Our research documents that firms with better access to financial resources, measured by their credit rating, have higher expected returns to R&D investment and this contributes to higher investment rates. Financial strength contributes to differences in success rates of new product and process innovations, productivity improvement, and the profit impact of the innovations. The effectiveness of R&D promotion policies that provide monetary incentives – such as loan guarantees, tax incentives, or direct subsidies paid to investing firms – are likely to depend on how they affect not only the cost of research and development, but also the long-run expected benefit from research and development.

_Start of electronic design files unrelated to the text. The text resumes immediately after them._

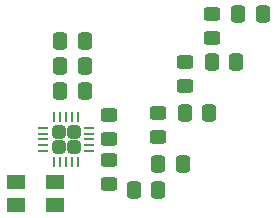
<source format=gbr>
%TF.GenerationSoftware,KiCad,Pcbnew,8.0.3*%
%TF.CreationDate,2024-10-23T17:21:21+02:00*%
%TF.ProjectId,aprs_test_board,61707273-5f74-4657-9374-5f626f617264,rev?*%
%TF.SameCoordinates,Original*%
%TF.FileFunction,Paste,Top*%
%TF.FilePolarity,Positive*%
%FSLAX46Y46*%
G04 Gerber Fmt 4.6, Leading zero omitted, Abs format (unit mm)*
G04 Created by KiCad (PCBNEW 8.0.3) date 2024-10-23 17:21:21*
%MOMM*%
%LPD*%
G01*
G04 APERTURE LIST*
G04 Aperture macros list*
%AMRoundRect*
0 Rectangle with rounded corners*
0 $1 Rounding radius*
0 $2 $3 $4 $5 $6 $7 $8 $9 X,Y pos of 4 corners*
0 Add a 4 corners polygon primitive as box body*
4,1,4,$2,$3,$4,$5,$6,$7,$8,$9,$2,$3,0*
0 Add four circle primitives for the rounded corners*
1,1,$1+$1,$2,$3*
1,1,$1+$1,$4,$5*
1,1,$1+$1,$6,$7*
1,1,$1+$1,$8,$9*
0 Add four rect primitives between the rounded corners*
20,1,$1+$1,$2,$3,$4,$5,0*
20,1,$1+$1,$4,$5,$6,$7,0*
20,1,$1+$1,$6,$7,$8,$9,0*
20,1,$1+$1,$8,$9,$2,$3,0*%
G04 Aperture macros list end*
%ADD10RoundRect,0.250000X-0.337500X-0.475000X0.337500X-0.475000X0.337500X0.475000X-0.337500X0.475000X0*%
%ADD11RoundRect,0.250000X0.450000X-0.325000X0.450000X0.325000X-0.450000X0.325000X-0.450000X-0.325000X0*%
%ADD12RoundRect,0.250000X0.337500X0.475000X-0.337500X0.475000X-0.337500X-0.475000X0.337500X-0.475000X0*%
%ADD13RoundRect,0.250000X-0.450000X0.325000X-0.450000X-0.325000X0.450000X-0.325000X0.450000X0.325000X0*%
%ADD14R,1.600000X1.300000*%
%ADD15RoundRect,0.250000X0.315000X0.315000X-0.315000X0.315000X-0.315000X-0.315000X0.315000X-0.315000X0*%
%ADD16RoundRect,0.062500X0.362500X0.062500X-0.362500X0.062500X-0.362500X-0.062500X0.362500X-0.062500X0*%
%ADD17RoundRect,0.062500X0.062500X0.362500X-0.062500X0.362500X-0.062500X-0.362500X0.062500X-0.362500X0*%
G04 APERTURE END LIST*
D10*
%TO.C,C8*%
X100345000Y-95080000D03*
X102420000Y-95080000D03*
%TD*%
D11*
%TO.C,L4*%
X110940000Y-98910000D03*
X110940000Y-96860000D03*
%TD*%
D12*
%TO.C,C5*%
X117497500Y-92780000D03*
X115422500Y-92780000D03*
%TD*%
%TO.C,C4*%
X115267500Y-96865000D03*
X113192500Y-96865000D03*
%TD*%
D11*
%TO.C,L5*%
X113190000Y-94835000D03*
X113190000Y-92785000D03*
%TD*%
D12*
%TO.C,C3*%
X112987500Y-101165000D03*
X110912500Y-101165000D03*
%TD*%
D13*
%TO.C,L1*%
X104530000Y-101312500D03*
X104530000Y-103362500D03*
%TD*%
D12*
%TO.C,C2*%
X110717500Y-105475000D03*
X108642500Y-105475000D03*
%TD*%
D10*
%TO.C,C7*%
X100345000Y-97190000D03*
X102420000Y-97190000D03*
%TD*%
D14*
%TO.C,Y1*%
X99920000Y-106980000D03*
X96620000Y-106980000D03*
X96620000Y-108980000D03*
X99920000Y-108980000D03*
%TD*%
D10*
%TO.C,C6*%
X100342500Y-99290000D03*
X102417500Y-99290000D03*
%TD*%
D13*
%TO.C,L2*%
X104520000Y-105160000D03*
X104520000Y-107210000D03*
%TD*%
D15*
%TO.C,U1*%
X101520000Y-104070000D03*
X101520000Y-102770000D03*
X100220000Y-104070000D03*
X100220000Y-102770000D03*
D16*
X102795000Y-104420000D03*
X102795000Y-103920000D03*
X102795000Y-103420000D03*
X102795000Y-102920000D03*
X102795000Y-102420000D03*
D17*
X101870000Y-101495000D03*
X101370000Y-101495000D03*
X100870000Y-101495000D03*
X100370000Y-101495000D03*
X99870000Y-101495000D03*
D16*
X98945000Y-102420000D03*
X98945000Y-102920000D03*
X98945000Y-103420000D03*
X98945000Y-103920000D03*
X98945000Y-104420000D03*
D17*
X99870000Y-105345000D03*
X100370000Y-105345000D03*
X100870000Y-105345000D03*
X101370000Y-105345000D03*
X101870000Y-105345000D03*
%TD*%
D11*
%TO.C,L3*%
X108660000Y-103230000D03*
X108660000Y-101180000D03*
%TD*%
D10*
%TO.C,C1*%
X106572500Y-107685000D03*
X108647500Y-107685000D03*
%TD*%
M02*

</source>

Griliches, Z (1979), “Issues in Assessing the Contribution of Research and Development to Productivity Growth,” Bell Journal of Economics 10(1): 92-116.
Hall, B, J Mairesse, and P Mohnen (2010), “Measuring the Returns to R&D,” in B H Hall and N Rosenberg (eds.), Handbook of the Economics of Innovation, Elsevier B.V.
Hall, B and J Lerner (2010), “The Financing of R&D and Innovation,” in B H Hall and N Rosenberg (eds.), Handbook of the Economics of Innovation, Elsevier B.V.
Peters, B, M J Roberts, V A Vuong, and H Fryges (2015), "Estimating Dynamic R&D Choice: An Analysis of Costs and Long-Run Benefits," NBER Working Paper No. 19374.
Peter, B, M J Roberts, and V A Vuong (2016), “Dynamic R&D Choice and the Impact of the Firm's Financial Strength,” NBER Working Paper No. 22035.
1 The Creditreform rating is a score between 100 and 600 with 100 being the best rating. We assign firms to the high financial strength category if their rating is 100 to 190. Firms with credit ratings between 191 and 228 are classified in the medium category and firms with ratings higher than 229 are assigned to the low category. These categories correspond to Standard and Poor’s ratings of above BBB, above BB to BBB, and BB and below.